** Assigned task **
An exact copy of the data below is needed; please leave out any pictures.

** Saved data entries **
:::::
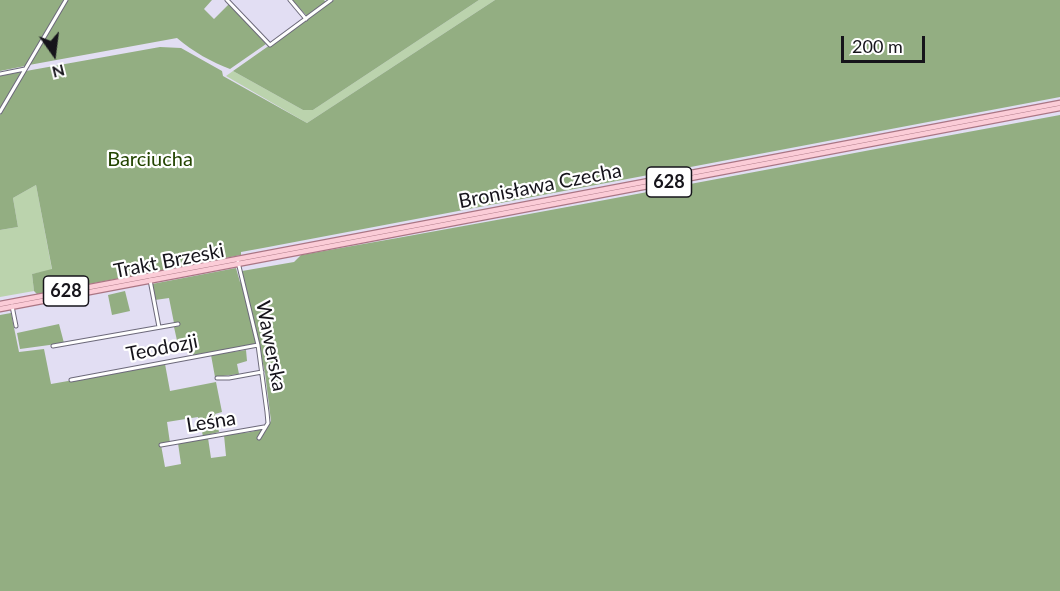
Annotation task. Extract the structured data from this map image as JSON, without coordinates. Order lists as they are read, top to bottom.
{
  "streets": {
    "main road": ["628", "Bronisława Czecha", "Trakt Brzeski"],
    "street": ["Wawerska", "Teodozji", "Leśna"]
  },
  "crossings": [
    ["Bronisława Czecha", "Trakt Brzeski"],
    ["Bronisława Czecha", "Wawerska"],
    ["Trakt Brzeski", "Wawerska"],
    ["Wawerska", "Teodozji"],
    ["Wawerska", "Leśna"]
  ],
  "parks": ["Barciucha"],
  "scale_bar": "200 m",
  "north": "bottom"
}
:::::
** Answer box **
Annotation task. Extract the structured data from this map image as JSON, without coordinates. Order lists as they are read, top to bottom.
{
  "streets": {
    "main road": ["628", "Bronisława Czecha", "Trakt Brzeski"],
    "street": ["Wawerska", "Teodozji", "Leśna"]
  },
  "crossings": [
    ["Bronisława Czecha", "Trakt Brzeski"],
    ["Bronisława Czecha", "Wawerska"],
    ["Trakt Brzeski", "Wawerska"],
    ["Wawerska", "Teodozji"],
    ["Wawerska", "Leśna"]
  ],
  "parks": ["Barciucha"],
  "scale_bar": "200 m",
  "north": "bottom"
}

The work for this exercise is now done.